While the US markets had a bad day on Monday, a bucking title was Redbox Entertainment (NASDAQ: RDBX). The video kiosk operator appears to be the next big hit in meme headline madness. However, there are multiple reasons be very negative on the stock, which we believe could lead to a downside of nearly 100% in multiple scenarios.
The stock closed Friday at $ 13.20, but was up $ 5 to over $ 18 before retreating slightly on Monday. It appears to be a move based on a short squeeze, with the title making the rounds on Reddit in the WallStreetBets crowd. As the chart below shows, short interest in the name skyrocketed throughout 2022, with over 37.5% of the short float at the end of May according to Morningstar data.
One of the main reasons why little interest has grown this year is that the company agreed to merge with chicken soup for Soul Entertainment (CSSE). Normally, investors might think this is a good thing, as most of the time it means they can sell stock to another party for a higher price. However, this is definitely not the case here. As the article linked the details above, Redbox’s pending deal is worth a significantly lower price than the shares currently trading on the market:
Under the all share agreement, Redbox shareholders will receive a fixed exchange ratio of 0.087 of a share of CSSE class A common stock per Redbox share.
But CSSE fell 2.2% Monday to $ 8.57; its share price implies the acquisition of Redbox for approximately 75 cents per share.
There are likely a lot of merger arbitrage folks here who short the name at these levels in the teens, hoping the stock will eventually drop to the implied deal price below the dollar per share. Maybe a revised deal will occur at some point, but even if it comes to say triple the current share exchange rate, it’s only a little more than $ 2 per share. However, even if the deal fails, this is not an activity in good shape at the moment. Take a look at the key financial data table below.
Movie rental was a great deal ten years ago when it was most of the bargains for a name like Netflix (NFLX). Since then, however, Netflix has moved on to streaming, and the likes of Amazon (AMZN), Apple (AAPL) and others have poured billions into old and new content. Each passing month only adds more consumers to the overall streaming space, with the number of people out there relying on DVD and Blu-Ray disc rentals declining.

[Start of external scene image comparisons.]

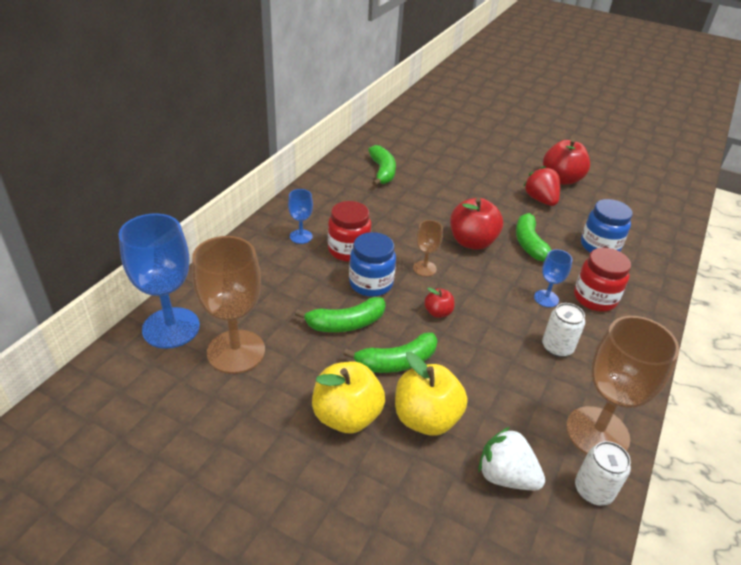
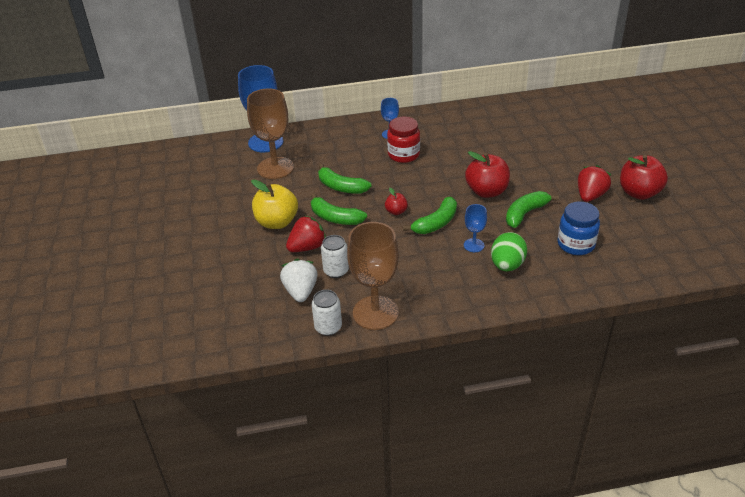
camera: 55 degrees right, 0 degrees up
(371, 283) = (386, 177): blue jar -> none
(382, 171) = (505, 123): green banana -> green banana (436, 223)
(424, 268) = (429, 188): brown goblet -> none
(426, 418) = (307, 247): yellow apple -> red strawberry
(557, 347) = (430, 269): white can -> white can (336, 271)
(595, 298) = (507, 265): red jar -> green egg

If big losses and money consumption weren’t enough to worry you, maybe Redbox’s balance sheet will. According to 10-Q’s most recent filing, total assets were just over $ 361 million as of March 31. However, just over 70% were actually in the goodwill or intangible asset categories. The company had less than $ 14 million in cash, while total debt was nearly $ 343 million. As the financial situation continues to weaken and global interest rates rise, borrowing costs will only rise, further damaging the profit and cash flow situation. Bankruptcy can be a long-term option if the merger fails.
Ultimately, Redbox Entertainment investors should use rallies like the one seen on Monday to sell the stock. The company is currently under a merger agreement that values the stock at less than $ 1 per share, which implies a huge downside from here. Even if the deal fails, however, it is a business that shows huge declines in revenue, large losses and significant money consumption. Redbox may be a Reddit audience favorite currently, but like AMC (AMC), GameStop (GME), and others before, stocks will likely revert to a more appropriate valuation that’s well below what we are at today.